Am I hearing this correctly?????

Done. Done for the semester. I'm still a bit surprised; it seemed to go by so fast. Rather slow last day though; got to follow a CNA around and do whatever needed to be done. 3 bed baths and 3 sets of vital signs were at the top of the to-do list today, along with other quick tasks. But for some reason, it wasn't a very fulfilling experience, mostly because it took a rather long time before my "playing shadow" took place (there was a patient in isolation that had all these precautions to do and she was in there so it took a while...yeah. Can totally understand that).

Yet again our main patient focus was elderly ladies who were sweet and wonderful and just wanted somebody to talk to. Pretty typical for me. But yet again I was faced with another "well, why do you do it in the first place situation?" Only this time it wasn't with a patient....I'll let your minds wander. All I could do was think...and think...and think: well gee, we work with patients who are sick and need someone to take care of themselves. We are the healthcare providers. It's our responsibility to be advocates for not only our patients but for ourselves as well. I don't know...common sense seems hard to come by these days.
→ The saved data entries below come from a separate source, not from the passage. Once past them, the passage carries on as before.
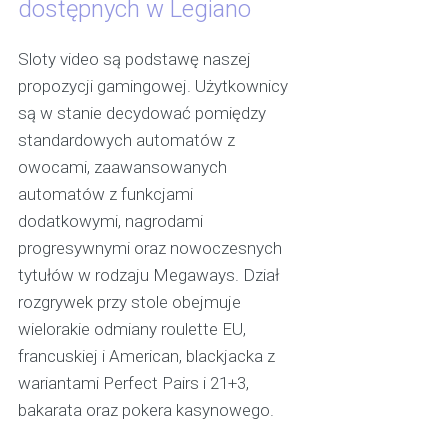
dostępnych w Legiano
Sloty video są podstawę naszej
propozycji gamingowej. Użytkownicy
są w stanie decydować pomiędzy
standardowych automatów z
owocami, zaawansowanych
automatów z funkcjami
dodatkowymi, nagrodami
progresywnymi oraz nowoczesnych
tytułów w rodzaju Megaways. Dział
rozgrywek przy stole obejmuje
wielorakie odmiany roulette EU,
francuskiej i American, blackjacka z
wariantami Perfect Pairs i 21+3,
bakarata oraz pokera kasynowego.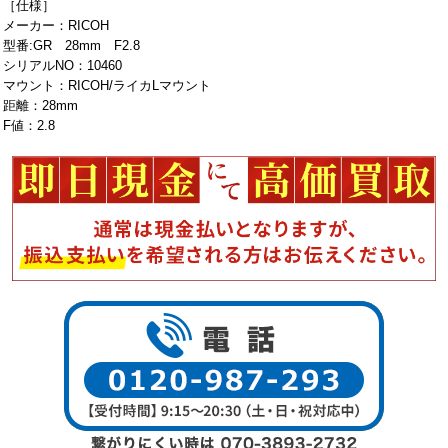
［仕様］
メーカー：RICOH
型番:GR 28mm F2.8
シリアルNO：10460
マウント：RICOH/ライカLマウント
距離：28mm
F値：2.8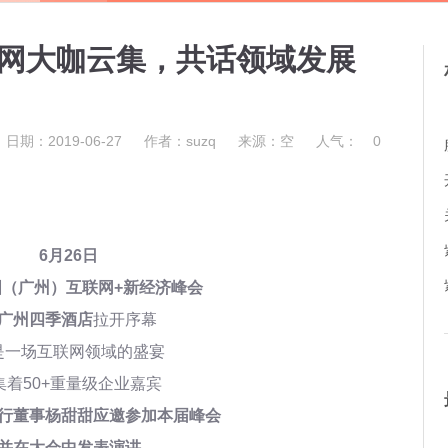
网大咖云集，共话领域发展
日期：2019-06-27
作者：suzq
来源：空
人气：
0
6月26日
中国（广州）互联网+新经济峰会
广州四季酒店
拉开序幕
是一场互联网领域的盛宴
集着50+重量级企业嘉宾
行董事杨甜甜应邀参加本届峰会
并在大会中发表演讲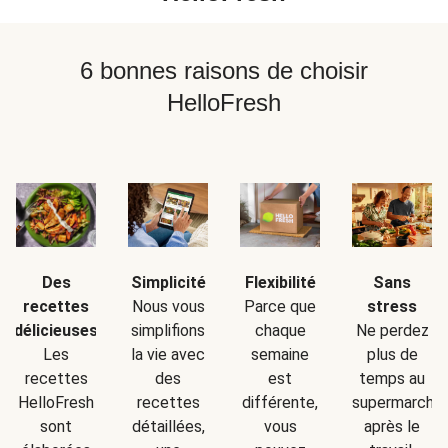
6 bonnes raisons de choisir
HelloFresh
Simplicité
Sans
Des
Flexibilité
Nous vous
stress
recettes
Parce que
simplifions
Ne perdez
délicieuses
chaque
la vie avec
plus de
Les
semaine
des
temps au
recettes
est
recettes
supermarché
HelloFresh
différente,
détaillées,
après le
sont
vous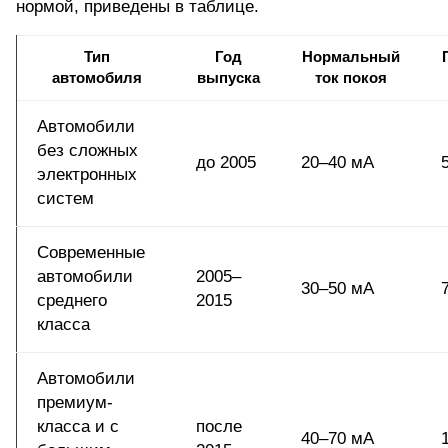
нормой, приведены в таблице.
Тип
Год
Нормальный
автомобиля
выпуска
ток покоя
Автомобили
без сложных
до 2005
20–40 мА
электронных
систем
Современные
автомобили
2005–
30–50 мА
среднего
2015
класса
Автомобили
премиум-
класса и с
после
40–70 мА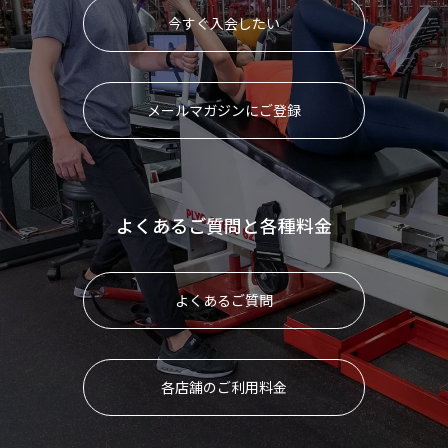
今すぐ入会したい
メールマガジンにご登録
よくあるご質問と各種料金
よくあるご質問
各店舗のご利用料金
Now that I've got a semester under my belt, or in my pocket, or pick your favorite phrase, I don't feel any..."different." To say I'm "smarter" would be terribly cliche; wiser....maybe a step in the right direction. But to really nail how I've felt these last 8 weeks...it would be fulfilled. Definitely fulfilled. Sure I've learned lots of skills and whatnot, but that's what we're supposed to do. It's how we take the experiences we've seen and practiced and take a step back and say "what can I do with what I've learned?" Interacting with the patients and knowing them as people instead of the label of what they're hospitalized for is much more fulfilling than giving a finger stick...ANY DAY of the week.
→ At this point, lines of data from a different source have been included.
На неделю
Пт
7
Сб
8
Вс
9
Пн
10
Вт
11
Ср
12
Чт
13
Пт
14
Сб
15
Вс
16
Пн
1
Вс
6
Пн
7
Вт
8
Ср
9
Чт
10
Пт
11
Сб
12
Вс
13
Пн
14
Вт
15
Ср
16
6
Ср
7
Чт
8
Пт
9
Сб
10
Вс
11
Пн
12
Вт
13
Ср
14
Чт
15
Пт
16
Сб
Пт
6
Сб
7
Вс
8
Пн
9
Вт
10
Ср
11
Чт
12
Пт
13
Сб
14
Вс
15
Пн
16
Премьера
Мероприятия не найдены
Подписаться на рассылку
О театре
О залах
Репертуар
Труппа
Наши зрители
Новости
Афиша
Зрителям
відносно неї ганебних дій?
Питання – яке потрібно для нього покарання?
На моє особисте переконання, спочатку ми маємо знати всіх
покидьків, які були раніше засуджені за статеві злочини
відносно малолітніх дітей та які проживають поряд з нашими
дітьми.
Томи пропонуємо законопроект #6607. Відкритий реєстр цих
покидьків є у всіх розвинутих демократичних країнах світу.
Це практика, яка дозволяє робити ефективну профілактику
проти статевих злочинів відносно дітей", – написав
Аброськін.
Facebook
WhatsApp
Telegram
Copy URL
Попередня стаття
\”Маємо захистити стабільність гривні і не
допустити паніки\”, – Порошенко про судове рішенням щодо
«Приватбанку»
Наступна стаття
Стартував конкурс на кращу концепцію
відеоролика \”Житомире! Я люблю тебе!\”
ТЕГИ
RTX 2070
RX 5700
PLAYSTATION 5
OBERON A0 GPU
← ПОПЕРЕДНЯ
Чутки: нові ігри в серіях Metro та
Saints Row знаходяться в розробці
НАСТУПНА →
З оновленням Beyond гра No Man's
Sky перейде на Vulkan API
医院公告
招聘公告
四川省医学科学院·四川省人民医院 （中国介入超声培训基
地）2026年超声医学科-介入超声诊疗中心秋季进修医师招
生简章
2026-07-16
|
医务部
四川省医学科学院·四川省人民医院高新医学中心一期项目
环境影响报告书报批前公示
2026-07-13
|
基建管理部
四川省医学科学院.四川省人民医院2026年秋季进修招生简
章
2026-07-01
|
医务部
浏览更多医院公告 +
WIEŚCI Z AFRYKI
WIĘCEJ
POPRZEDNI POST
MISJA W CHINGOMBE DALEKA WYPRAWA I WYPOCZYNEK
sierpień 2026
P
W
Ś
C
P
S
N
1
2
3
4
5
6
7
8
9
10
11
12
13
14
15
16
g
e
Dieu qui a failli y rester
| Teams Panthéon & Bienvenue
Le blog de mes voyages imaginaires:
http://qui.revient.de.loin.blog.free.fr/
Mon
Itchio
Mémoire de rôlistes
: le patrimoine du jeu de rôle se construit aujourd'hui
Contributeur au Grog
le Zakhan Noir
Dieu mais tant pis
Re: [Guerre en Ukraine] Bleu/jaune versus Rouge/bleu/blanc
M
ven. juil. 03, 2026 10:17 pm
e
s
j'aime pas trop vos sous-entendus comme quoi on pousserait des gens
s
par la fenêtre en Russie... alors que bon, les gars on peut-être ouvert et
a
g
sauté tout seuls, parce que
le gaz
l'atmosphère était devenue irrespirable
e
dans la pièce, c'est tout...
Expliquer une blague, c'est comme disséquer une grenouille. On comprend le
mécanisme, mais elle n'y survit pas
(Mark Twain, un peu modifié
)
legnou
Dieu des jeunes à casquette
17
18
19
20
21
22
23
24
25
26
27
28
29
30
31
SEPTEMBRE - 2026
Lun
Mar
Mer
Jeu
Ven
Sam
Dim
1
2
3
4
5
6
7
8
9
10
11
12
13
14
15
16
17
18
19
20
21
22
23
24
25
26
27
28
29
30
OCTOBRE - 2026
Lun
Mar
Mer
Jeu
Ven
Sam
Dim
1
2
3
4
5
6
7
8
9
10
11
That's where this summer comes in! In about 2 months I will be jetting off to Scotland to hopefully study healthcare in Scotland. By what I've learned in these past 8 weeks I hope I can teach to my international peers; and I hope to gain some of what they were taught in their classes. So the next time I'll be reporting I'll be in Europe...in a dorm...by myself! But thanks be to God that I've made it this far; I think I'm going to make it. All I know for sure is this: long-term care, not my calling. Too sad of an environment and a very high demand for physical endurance, which for me=0! Med/Surg in a small community hospital: maybe. We'll see. I still have 5 semesters here at Berea, a summer in Scotland, and 8 more rotations to go! Yow! But like I said...I've got to keep the faith, be an advocate for myself and for my patients, and do what I do best; smile and take it one day at a time.